Ces écrivains émigrés étaient parmi les plus célèbres de l’époque (et certains le sont encore aujourd’hui). La Côte d’Azur accueillit pendant une durée plus ou moins longue Lion Feuchtwanger, Franz Werfel, Thomas Mann, René Schickele, Franz Hessel, Ludwig Marcuse entre beaucoup d’autres, qui tous recevaient la visite des autres écrivains émigrés en France. Heinrich Mann habitait non loin de Sanary à Nice, partageant temporairement un appartement avec Joseph Roth et Hermann Kesten. Klaus Mann rendit visite à tout le monde afin de discuter avec eux la publication de leurs articles dans sa nouvelle revue littéraire, et il y travaillait à ses romans. »La vie spirituelle y était très riche«,  se souvint Alfred Kantorowicz plus tard, alors qu’en même temps ils redoutaient tous le sort futur de l’Allemagne et que les moins célèbres d’entre eux souffraient  de privations matérielles.

L’accueil sympathique des émigrés par la population française a  changé du jour au lendemain avec l’occupation du nord de la France par l’armée allemande. Tous les »étrangers ennemis«  ont été internés. La plupart d’entre eux étaient devenus des apatrides après avoir fui leur pays. A partir de ce moment-là il fallait se battre pour avoir un laisser-passer, un visa de sortie, une place de bateau, des visas de transit et/ou d’entrée pour l’Amérique, la Chine, Cuba et ailleurs. Des réfugiés de toutes origines se trouvaient à Marseille. Beaucoup d’entre eux sont entrés tôt ou tard dans la clandestinité avant de pouvoir se sauver comme par exemple Hannah Arendt et Anna Seghers. Il s’agissait aussi en l’occurrence d’artistes Français antifascistes, notamment André Breton et Max Ernst (devenu Français par naturalisation), qui ont attendu ensemble leurs visa pour l’Amérique ainsi que Marcel Duchamp qui a vécu presque un an à Sanary où il a travaillé à son œuvre célèbre »la Boîte-en-valise«, un petit musée portatif, devenu  l’icône des »bagages de fuite« dans l’exposition. L’évasion pour la plupart d’entre eux a été rendue possible par les »anges gardiens«, comme Varian Fry, Lisa et Hans Fittko et le Maire Azéma auxquels nous consacrons un grand chapitre.

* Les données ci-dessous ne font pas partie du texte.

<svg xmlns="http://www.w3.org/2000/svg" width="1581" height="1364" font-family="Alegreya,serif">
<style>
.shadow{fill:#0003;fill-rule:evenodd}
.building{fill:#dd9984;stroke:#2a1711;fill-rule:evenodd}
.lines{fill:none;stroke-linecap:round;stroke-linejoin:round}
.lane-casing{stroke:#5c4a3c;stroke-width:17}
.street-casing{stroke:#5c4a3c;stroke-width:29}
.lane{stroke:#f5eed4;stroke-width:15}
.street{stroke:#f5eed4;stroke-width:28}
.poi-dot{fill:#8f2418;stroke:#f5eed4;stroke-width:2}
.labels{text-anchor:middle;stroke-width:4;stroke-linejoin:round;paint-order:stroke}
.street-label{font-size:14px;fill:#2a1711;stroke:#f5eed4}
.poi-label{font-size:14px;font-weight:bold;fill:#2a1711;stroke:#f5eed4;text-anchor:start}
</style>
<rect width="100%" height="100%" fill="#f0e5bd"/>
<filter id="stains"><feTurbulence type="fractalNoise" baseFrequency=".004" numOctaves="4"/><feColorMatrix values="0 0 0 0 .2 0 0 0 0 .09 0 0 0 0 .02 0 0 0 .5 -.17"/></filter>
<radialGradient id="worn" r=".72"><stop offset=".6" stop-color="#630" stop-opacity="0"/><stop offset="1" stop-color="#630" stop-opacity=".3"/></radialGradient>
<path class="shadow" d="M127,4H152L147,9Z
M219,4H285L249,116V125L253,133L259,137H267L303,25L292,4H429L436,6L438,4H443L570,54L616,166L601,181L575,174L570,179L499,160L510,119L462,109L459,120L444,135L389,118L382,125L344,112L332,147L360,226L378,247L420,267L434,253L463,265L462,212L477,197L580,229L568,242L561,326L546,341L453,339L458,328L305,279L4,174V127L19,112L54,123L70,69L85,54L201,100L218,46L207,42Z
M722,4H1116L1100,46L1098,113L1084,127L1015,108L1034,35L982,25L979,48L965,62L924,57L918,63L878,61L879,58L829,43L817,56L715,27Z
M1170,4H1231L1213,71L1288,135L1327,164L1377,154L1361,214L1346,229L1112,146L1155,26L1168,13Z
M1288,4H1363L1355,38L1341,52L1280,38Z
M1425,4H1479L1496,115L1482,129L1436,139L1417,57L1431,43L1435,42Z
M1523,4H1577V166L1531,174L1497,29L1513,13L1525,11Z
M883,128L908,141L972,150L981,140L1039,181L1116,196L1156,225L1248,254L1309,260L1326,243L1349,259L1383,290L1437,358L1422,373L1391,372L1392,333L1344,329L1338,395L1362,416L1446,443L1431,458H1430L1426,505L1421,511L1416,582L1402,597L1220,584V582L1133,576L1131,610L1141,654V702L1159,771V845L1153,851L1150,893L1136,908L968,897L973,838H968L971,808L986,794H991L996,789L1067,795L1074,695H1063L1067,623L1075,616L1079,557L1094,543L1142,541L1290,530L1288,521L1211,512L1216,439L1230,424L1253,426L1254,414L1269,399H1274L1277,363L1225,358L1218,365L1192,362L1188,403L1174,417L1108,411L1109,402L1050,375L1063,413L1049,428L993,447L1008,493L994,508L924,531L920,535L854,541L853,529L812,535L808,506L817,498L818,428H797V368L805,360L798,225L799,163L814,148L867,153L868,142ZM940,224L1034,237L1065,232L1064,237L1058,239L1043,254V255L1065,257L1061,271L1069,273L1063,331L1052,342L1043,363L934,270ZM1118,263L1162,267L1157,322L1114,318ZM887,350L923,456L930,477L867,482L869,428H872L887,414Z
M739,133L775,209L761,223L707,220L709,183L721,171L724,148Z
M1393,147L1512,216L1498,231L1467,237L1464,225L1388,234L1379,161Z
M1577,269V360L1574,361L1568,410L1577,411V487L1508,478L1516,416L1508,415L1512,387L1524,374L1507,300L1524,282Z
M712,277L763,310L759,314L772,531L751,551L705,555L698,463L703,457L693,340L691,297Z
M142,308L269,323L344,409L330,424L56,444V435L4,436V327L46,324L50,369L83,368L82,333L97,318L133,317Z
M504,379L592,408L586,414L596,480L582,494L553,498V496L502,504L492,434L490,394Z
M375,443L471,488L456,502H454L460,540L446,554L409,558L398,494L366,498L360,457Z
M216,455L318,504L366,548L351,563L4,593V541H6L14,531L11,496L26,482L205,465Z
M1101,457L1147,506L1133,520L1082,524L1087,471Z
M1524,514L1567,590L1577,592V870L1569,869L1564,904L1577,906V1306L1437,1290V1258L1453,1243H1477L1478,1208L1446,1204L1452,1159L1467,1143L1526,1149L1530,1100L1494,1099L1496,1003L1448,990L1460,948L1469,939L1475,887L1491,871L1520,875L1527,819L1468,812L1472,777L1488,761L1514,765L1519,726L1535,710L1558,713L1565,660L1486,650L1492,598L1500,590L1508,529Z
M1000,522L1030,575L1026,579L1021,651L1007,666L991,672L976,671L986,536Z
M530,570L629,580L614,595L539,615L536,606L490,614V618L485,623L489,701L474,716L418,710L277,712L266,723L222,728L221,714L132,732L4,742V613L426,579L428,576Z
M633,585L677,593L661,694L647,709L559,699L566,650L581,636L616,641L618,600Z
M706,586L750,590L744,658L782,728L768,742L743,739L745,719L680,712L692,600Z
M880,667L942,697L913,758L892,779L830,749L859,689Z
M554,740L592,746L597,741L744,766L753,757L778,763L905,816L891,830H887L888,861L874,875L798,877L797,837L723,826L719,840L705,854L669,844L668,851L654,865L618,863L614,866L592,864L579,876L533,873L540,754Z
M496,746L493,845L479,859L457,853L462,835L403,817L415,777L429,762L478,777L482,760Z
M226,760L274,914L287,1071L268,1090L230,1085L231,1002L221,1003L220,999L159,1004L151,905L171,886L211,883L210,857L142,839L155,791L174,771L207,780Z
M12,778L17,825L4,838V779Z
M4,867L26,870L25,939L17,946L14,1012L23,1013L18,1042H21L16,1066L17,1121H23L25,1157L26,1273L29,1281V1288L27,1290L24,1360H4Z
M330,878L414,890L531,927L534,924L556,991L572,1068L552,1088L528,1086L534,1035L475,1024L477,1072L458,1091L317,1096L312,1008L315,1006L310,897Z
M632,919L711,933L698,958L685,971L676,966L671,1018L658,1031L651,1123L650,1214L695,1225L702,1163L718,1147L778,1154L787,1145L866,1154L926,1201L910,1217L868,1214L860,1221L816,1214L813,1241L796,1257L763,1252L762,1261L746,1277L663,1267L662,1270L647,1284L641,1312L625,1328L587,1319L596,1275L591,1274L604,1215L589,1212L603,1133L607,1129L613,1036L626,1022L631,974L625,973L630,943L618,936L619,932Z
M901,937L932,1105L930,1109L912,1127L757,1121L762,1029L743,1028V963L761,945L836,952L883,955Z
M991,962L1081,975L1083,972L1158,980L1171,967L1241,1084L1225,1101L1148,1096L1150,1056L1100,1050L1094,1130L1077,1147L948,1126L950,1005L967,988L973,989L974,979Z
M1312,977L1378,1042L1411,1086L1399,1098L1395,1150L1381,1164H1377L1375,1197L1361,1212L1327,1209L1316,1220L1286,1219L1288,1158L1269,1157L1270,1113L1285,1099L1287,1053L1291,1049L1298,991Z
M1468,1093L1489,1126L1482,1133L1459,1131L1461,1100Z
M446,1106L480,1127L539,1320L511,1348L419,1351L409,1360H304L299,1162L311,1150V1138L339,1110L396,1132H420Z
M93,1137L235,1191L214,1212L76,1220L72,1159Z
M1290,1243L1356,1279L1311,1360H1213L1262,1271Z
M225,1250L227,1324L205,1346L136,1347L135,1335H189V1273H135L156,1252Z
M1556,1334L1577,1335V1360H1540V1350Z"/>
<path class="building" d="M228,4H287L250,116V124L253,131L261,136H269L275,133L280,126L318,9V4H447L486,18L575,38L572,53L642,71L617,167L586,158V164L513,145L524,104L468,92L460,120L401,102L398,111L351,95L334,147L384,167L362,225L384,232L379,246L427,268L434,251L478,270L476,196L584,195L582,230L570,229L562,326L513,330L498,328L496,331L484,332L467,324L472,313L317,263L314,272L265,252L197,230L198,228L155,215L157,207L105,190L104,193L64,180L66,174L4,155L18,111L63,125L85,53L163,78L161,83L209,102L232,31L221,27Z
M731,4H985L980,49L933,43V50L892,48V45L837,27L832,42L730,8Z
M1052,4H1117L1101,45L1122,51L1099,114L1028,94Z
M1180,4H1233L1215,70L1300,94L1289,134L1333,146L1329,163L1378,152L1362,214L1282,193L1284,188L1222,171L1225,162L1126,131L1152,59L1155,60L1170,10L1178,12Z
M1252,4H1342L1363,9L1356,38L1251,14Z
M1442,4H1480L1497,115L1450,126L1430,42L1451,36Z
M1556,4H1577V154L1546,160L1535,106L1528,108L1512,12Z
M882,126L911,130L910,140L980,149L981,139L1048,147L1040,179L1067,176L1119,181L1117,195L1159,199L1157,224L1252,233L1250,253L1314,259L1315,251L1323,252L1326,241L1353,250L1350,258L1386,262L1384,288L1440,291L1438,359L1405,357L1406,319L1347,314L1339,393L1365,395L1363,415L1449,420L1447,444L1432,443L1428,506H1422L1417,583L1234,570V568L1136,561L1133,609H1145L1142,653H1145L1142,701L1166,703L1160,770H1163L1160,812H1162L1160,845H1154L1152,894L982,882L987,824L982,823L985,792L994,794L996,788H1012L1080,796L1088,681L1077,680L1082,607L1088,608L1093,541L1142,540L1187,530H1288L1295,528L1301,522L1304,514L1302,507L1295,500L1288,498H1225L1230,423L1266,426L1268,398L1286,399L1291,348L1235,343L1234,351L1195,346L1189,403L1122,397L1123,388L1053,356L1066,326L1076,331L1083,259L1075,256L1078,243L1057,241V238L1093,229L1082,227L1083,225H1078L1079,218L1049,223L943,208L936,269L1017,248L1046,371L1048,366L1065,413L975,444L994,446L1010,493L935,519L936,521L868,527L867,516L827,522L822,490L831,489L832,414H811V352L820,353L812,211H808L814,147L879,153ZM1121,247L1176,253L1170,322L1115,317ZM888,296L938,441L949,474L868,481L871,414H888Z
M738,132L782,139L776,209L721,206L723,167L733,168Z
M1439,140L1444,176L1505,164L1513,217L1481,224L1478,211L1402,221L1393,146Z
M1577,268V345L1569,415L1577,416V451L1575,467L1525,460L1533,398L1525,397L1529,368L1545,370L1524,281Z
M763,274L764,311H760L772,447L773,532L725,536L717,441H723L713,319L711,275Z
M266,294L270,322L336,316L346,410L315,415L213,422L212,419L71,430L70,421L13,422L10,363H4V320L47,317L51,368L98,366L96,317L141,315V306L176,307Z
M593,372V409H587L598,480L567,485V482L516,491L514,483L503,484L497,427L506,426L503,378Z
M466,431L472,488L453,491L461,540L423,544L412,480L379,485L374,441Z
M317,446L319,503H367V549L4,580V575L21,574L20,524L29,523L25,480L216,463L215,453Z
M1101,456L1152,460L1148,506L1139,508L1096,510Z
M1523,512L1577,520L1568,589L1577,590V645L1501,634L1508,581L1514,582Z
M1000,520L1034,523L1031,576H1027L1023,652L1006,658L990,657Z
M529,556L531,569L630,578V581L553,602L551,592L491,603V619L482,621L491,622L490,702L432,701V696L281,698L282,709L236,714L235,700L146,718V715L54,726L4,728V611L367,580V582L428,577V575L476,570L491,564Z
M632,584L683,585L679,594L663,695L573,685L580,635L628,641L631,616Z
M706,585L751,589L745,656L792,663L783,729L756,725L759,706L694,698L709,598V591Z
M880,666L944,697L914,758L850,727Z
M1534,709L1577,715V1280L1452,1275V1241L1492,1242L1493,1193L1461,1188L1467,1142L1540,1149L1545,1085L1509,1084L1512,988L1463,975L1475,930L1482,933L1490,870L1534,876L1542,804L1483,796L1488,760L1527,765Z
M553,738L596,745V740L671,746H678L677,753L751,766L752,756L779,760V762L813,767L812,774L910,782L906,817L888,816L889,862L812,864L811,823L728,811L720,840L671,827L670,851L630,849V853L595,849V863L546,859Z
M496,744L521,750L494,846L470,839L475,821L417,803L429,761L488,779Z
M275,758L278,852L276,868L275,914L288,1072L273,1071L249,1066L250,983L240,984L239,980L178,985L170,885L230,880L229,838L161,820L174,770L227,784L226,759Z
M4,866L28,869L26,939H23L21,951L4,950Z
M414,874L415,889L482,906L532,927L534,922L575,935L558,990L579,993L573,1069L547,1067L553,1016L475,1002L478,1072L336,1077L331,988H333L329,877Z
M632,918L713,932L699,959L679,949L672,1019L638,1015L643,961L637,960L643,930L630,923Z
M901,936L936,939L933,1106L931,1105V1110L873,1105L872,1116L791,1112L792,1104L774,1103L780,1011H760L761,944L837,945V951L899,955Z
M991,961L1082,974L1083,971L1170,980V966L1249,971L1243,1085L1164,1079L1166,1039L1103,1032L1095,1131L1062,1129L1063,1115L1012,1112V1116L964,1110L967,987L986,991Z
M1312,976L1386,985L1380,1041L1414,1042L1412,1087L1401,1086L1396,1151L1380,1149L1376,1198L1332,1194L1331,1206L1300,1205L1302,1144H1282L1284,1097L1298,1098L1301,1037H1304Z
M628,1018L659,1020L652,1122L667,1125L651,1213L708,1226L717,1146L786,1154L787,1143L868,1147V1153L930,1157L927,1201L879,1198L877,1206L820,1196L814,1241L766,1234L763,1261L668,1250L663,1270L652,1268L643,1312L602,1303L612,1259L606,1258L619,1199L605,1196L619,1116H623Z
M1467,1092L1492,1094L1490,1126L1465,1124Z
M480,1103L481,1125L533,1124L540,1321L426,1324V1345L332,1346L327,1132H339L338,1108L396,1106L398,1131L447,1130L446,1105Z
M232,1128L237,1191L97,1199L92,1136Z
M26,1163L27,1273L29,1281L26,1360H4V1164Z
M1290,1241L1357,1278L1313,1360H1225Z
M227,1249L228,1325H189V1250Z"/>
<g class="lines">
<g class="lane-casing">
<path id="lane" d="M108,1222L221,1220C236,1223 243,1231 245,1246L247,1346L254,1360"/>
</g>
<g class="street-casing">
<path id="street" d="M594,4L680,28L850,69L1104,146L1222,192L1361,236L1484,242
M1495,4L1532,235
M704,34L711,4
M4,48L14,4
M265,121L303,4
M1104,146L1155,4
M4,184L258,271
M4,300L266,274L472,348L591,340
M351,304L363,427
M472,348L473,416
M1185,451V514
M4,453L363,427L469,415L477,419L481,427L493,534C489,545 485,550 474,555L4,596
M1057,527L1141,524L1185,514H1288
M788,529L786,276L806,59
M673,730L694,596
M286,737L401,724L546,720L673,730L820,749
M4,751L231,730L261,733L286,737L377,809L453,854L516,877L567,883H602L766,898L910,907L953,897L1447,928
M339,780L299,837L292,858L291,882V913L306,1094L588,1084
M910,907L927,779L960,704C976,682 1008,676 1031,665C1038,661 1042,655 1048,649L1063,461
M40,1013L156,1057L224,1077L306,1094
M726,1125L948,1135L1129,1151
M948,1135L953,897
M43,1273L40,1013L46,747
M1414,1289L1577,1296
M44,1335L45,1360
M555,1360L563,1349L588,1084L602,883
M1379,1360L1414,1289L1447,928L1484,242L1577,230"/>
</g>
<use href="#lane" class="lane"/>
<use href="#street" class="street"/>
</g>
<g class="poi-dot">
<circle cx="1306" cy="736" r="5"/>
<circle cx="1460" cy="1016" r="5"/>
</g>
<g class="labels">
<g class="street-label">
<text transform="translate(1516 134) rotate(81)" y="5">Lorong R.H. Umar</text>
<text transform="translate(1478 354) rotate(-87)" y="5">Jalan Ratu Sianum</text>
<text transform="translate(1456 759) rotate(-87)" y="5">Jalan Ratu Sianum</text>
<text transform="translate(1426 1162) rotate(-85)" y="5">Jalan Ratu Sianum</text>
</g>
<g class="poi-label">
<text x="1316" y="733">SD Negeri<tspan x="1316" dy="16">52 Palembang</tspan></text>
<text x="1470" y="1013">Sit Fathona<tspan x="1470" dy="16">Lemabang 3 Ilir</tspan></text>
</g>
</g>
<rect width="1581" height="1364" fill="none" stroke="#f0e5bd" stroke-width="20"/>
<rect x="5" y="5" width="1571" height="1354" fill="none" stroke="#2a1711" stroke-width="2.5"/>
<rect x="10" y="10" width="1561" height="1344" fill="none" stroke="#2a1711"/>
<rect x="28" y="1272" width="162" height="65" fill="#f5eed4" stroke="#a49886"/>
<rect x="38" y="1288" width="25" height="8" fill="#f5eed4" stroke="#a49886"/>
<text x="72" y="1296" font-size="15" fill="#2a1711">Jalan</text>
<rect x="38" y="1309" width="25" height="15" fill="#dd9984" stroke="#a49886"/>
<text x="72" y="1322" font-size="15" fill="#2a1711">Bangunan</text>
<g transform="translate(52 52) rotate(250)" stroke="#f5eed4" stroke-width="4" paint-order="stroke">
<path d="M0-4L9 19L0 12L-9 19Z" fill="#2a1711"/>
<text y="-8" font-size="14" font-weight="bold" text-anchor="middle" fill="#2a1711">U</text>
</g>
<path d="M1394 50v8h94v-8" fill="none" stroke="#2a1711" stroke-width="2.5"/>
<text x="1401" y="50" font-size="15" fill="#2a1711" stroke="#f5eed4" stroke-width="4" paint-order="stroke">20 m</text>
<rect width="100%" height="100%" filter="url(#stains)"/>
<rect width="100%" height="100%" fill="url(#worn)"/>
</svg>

Notre exposition présente les conditions de vie et de travail au cours de l’exil dans le Midi. Il s’agit de lettres, photos, et documents provenant des archives de la Monacensia à Munich, où elle été montrée pour la première fois en 2005. C’est un chapitre de l’émigration allemande, attirée au départ par la lumière méditerranéenne qui finit par se transformer en ombre sur la méditerranée à la suite de la catastrophe allemande. Riviera Underground était pour certains leur dernier espoir, tandis que pour d’autres c’était la mort - comme pour Walter Benjamin.

La plupart des documents sont des lettres en version originale, des journaux intimes, des manuscrits de romans et des photos provenant de la collection de manuscrits de la Monacensia qui depuis des années a recueilli des Fonds d’exilés et qui grâce aux documents de Klaus et Erika Mann ainsi que de Hermann Kesten, dispose d’une très riche collection autour du thème de l’exil. Un grand nombre de lettres exposées, inédites jusqu’à ce jour, vont être publiées pour la première fois en français à l’automne 2008 par les éditions du Seuil.  Pour les Français cela pourrait donner une vision intéressante sur l’état d’âme et les conditions de vie de leurs hôtes à l’époque.